We have come to see care as a professional provision rather than a natural act that flows out of our humanity. Caring is a human emotional response to the needs of others and it makes us feel better when we do it. One thing that we have seen very clearly in this current crisis is how much people have cared for each other. That natural desire we all have to look out for our neighbours has come out very clearly. We have spontaneously acted in caring communities.
Community is something that sounds old fashion and twee, but it is the heart of who we are as human beings. Society today has fractured; we have isolated ourselves into cliques and solitary units. Yet it is this resulting separation that causes a lack of community and a lack of mutual support. People are left alone and in need, so that help has to be bought in even for the simple things like company and shopping.
We are at a time when the care bill in this country is crippling to our economy. Yet much of that care is not nursing or professional level care. Instead, there is a tremendous amount of sitting service, monitoring, checking on the elderly and infirm, shopping for those who are unable to do so themselves. Is it just me or are these things really only the purview of professional care services? When did our society become so fractured that neighbours no longer notice if someone is in need? When did we stop helping each other? When did asking a neighbour if they need anything stop being acceptable?
I am not suggesting that neighbours supply a nursing level of care, nor that they offer a washing and dressing service. That would certainly bring a new meaning to getting to know the neighbours.

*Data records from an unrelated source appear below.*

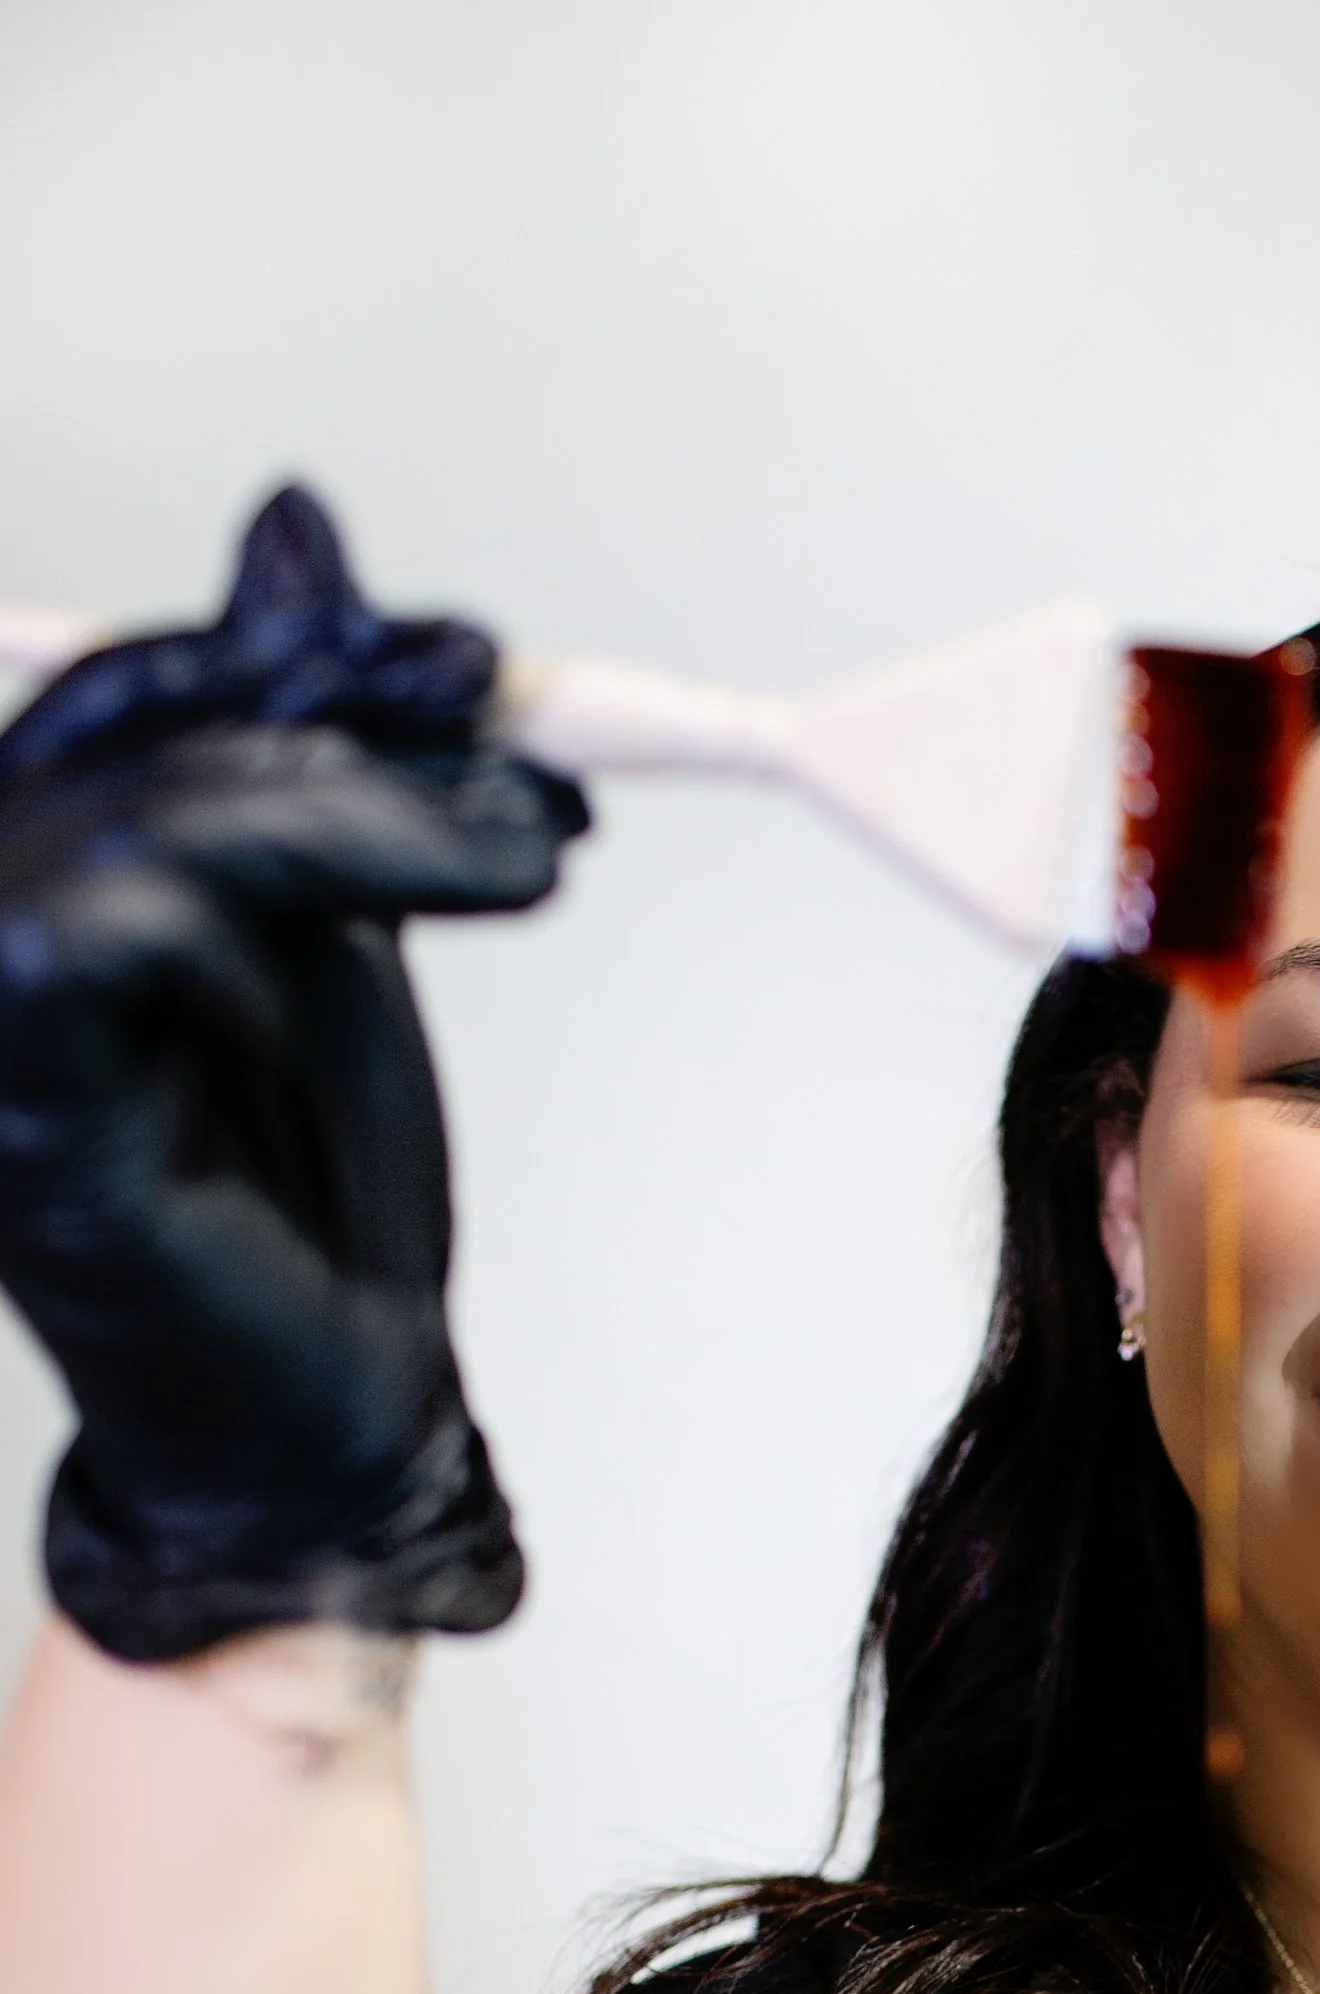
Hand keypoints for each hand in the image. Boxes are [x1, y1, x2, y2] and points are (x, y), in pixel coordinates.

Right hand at [0, 484, 586, 1661]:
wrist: (335, 1409)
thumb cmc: (308, 1193)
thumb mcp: (328, 914)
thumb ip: (295, 739)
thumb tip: (290, 517)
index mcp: (28, 871)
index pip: (129, 688)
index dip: (297, 656)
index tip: (469, 663)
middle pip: (138, 725)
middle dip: (350, 722)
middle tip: (522, 758)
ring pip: (158, 813)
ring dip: (371, 814)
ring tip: (526, 852)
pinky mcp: (18, 1097)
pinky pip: (139, 926)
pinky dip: (294, 914)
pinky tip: (410, 944)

Instead, I am suggesting a return to that sense of community that we have lost. But which we obviously still desire. Look at the spontaneous voluntary groups that have sprung up around the country during this crisis. Look at the way people have helped and supported each other and found fulfilment in that opportunity. There is a very clear desire to help. A sense of community is obviously still there.
In the recent Habinteg Essay writing competition I put forward a plan for accessible housing into the next 50 years. I suggested that we need to focus on re-building community in our future housing projects. But we can also build community in our existing housing. Community is built by our attitude as well as the surroundings we live in. It can be improved by better layout and provision of housing and community venues, but it can also be realised through the way we look to the needs of others.

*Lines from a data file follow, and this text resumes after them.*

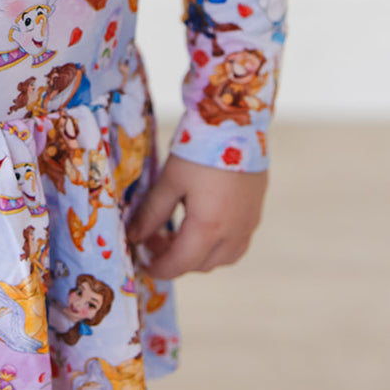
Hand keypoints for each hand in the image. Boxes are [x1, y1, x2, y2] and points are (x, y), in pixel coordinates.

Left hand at [126, 153, 266, 278]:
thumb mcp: (169, 180)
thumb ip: (151, 213)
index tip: (142, 261)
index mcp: (208, 227)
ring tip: (177, 233)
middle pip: (201, 265)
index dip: (158, 268)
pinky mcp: (255, 213)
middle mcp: (233, 233)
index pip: (179, 264)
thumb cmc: (198, 149)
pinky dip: (216, 245)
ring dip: (198, 255)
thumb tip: (134, 236)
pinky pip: (236, 244)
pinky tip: (202, 224)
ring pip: (222, 258)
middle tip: (153, 238)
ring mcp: (249, 224)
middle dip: (175, 259)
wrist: (237, 122)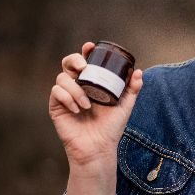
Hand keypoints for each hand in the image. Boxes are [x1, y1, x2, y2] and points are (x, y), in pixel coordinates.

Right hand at [49, 42, 142, 171]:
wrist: (98, 148)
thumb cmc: (111, 127)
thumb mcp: (125, 106)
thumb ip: (132, 89)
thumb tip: (138, 71)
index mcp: (92, 83)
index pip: (85, 62)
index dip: (85, 51)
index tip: (90, 46)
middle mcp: (77, 86)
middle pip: (68, 63)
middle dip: (74, 60)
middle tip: (84, 67)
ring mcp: (65, 96)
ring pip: (62, 78)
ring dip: (76, 89)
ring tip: (87, 104)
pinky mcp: (56, 106)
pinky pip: (56, 92)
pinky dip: (67, 98)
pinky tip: (77, 109)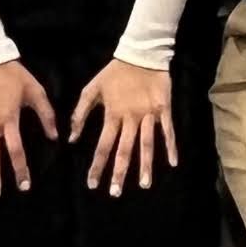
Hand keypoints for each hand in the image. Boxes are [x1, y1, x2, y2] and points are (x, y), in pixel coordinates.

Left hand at [67, 57, 174, 194]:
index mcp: (112, 114)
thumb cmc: (114, 73)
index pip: (103, 145)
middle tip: (115, 193)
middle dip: (119, 172)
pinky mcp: (163, 109)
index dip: (98, 165)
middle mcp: (130, 118)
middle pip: (125, 149)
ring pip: (147, 143)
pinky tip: (173, 163)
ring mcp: (148, 114)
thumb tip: (71, 138)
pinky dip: (171, 146)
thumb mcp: (92, 89)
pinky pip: (168, 130)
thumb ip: (80, 113)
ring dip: (145, 164)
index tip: (93, 184)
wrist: (141, 53)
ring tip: (144, 185)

I would like to suggest that we continue in the way we have started. Where voluntary groups have formed to support neighbours during the crisis; keep them going in a new form. Where we have started to look to and communicate with our neighbours rather than focus inward; keep that outward focus. Care is not just a professional job supplied to those in need; care is for all and we can all care for others. I am not suggesting that we replace true professional care needs; just the everyday helps that we always used to offer to friends and neighbours.